How many grams of CO are needed to react with an excess of Fe2O3 to produce 558 g Fe? The equation for the reaction is: Fe2O3(s) + 2 CO(g) → 3 CO2(g) + 2 Fe(s)
To find the number of grams of CO needed to react with Fe2O3, we can use stoichiometry and the given equation for the reaction.
First, let's find the molar mass of Fe2O3 and CO:
- Molar mass of Fe2O3 = (2 x 55.85 g/mol) + (3 x 16.00 g/mol) = 159.70 g/mol
- Molar mass of CO = 12.01 g/mol + 16.00 g/mol = 28.01 g/mol
Next, let's set up the stoichiometric ratio between Fe2O3 and CO using the coefficients from the balanced equation:
- From the balanced equation, we see that 2 moles of CO react with 1 mole of Fe2O3.

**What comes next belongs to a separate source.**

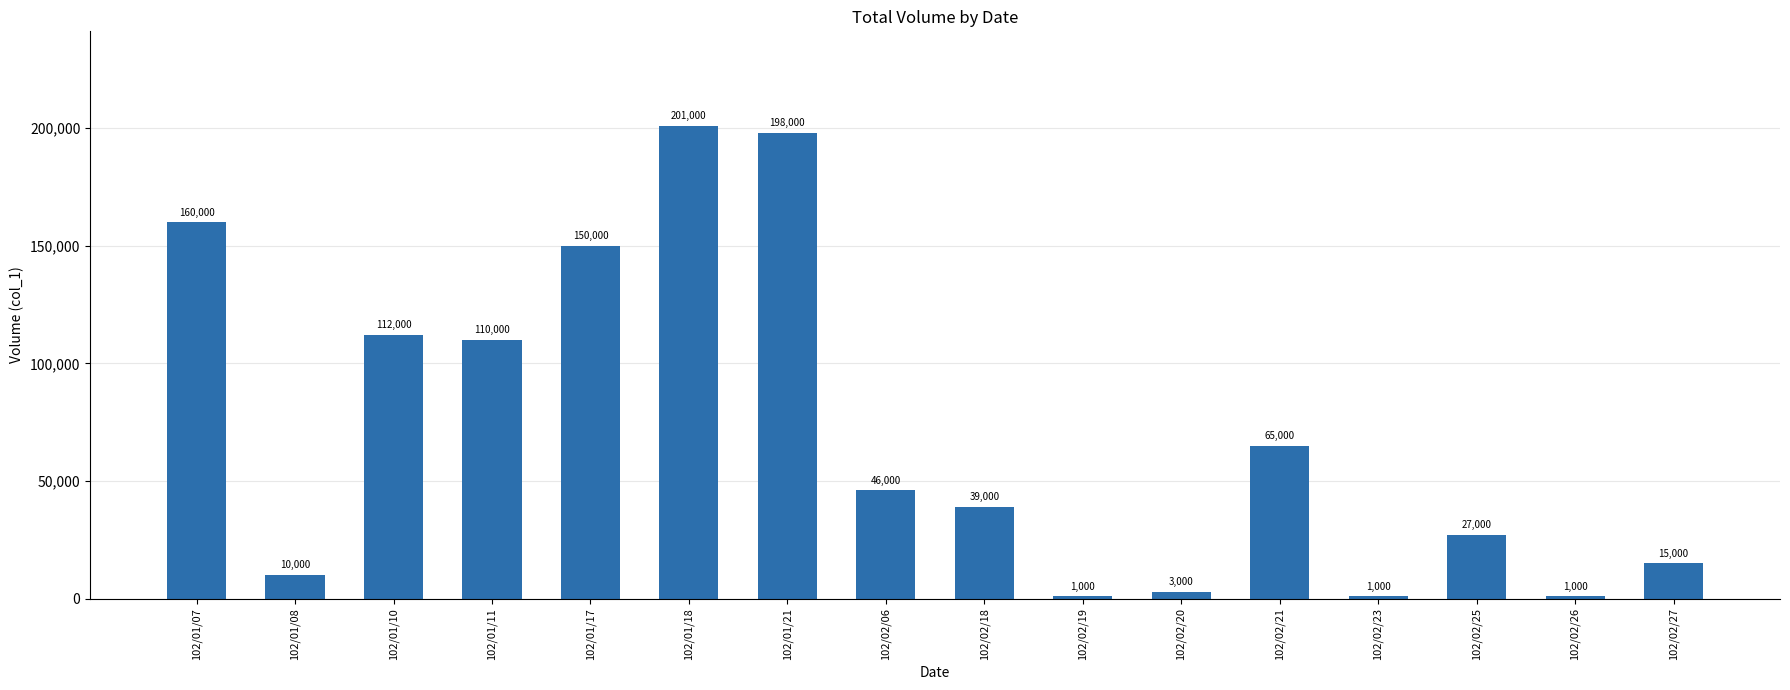

At which label does the data first exceed 46000?

102/01/07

Now, we can set up the conversion factor to find the moles of CO:
- 2 moles CO / 1 mole Fe2O3
To convert from moles to grams, we will use the molar mass of CO:
- 28.01 g CO / 1 mole CO
So, the conversion factor is:
- 2 moles CO / 1 mole Fe2O3 x 28.01 g CO / 1 mole CO = 56.02 g CO / 1 mole Fe2O3
Now, let's calculate the grams of CO:
- 558 g Fe / 1 mole Fe x 1 mole Fe2O3 / 2 moles Fe2O3 x 56.02 g CO / 1 mole Fe2O3 = 15,636.84 g CO
Therefore, approximately 15,636.84 grams of CO are needed to react with an excess of Fe2O3 to produce 558 g Fe.
To determine the grams of CO needed to react with an excess of Fe2O3, we can follow the stoichiometry of the balanced equation.
1. Calculate the molar mass of CO (carbon monoxide):
Carbon (C) = 12.01 g/mol
Oxygen (O) = 16.00 g/mol
Molar mass of CO = (12.01 g/mol) + (16.00 g/mol) = 28.01 g/mol
2. Determine the molar ratio between Fe and CO using the balanced equation:
From the balanced equation, we see that 2 moles of CO are required to produce 2 moles of Fe.
This gives a ratio of 1:1 between CO and Fe.
3. Convert the given mass of Fe to moles:
Grams of Fe = 558 g
Molar mass of Fe = 55.85 g/mol
Moles of Fe = (558 g Fe) / (55.85 g/mol) = 9.99 mol Fe (rounding to 3 significant figures)
4. Use the molar ratio to determine the moles of CO required:
Since the molar ratio is 1:1 between CO and Fe, the moles of CO will also be 9.99 mol.
5. Convert the moles of CO to grams:
Moles of CO = 9.99 mol CO
Molar mass of CO = 28.01 g/mol
Grams of CO = (9.99 mol CO) x (28.01 g/mol) = 279.28 g CO (rounding to 3 significant figures)
Therefore, approximately 279.28 grams of CO are needed to react with an excess of Fe2O3 to produce 558 grams of Fe.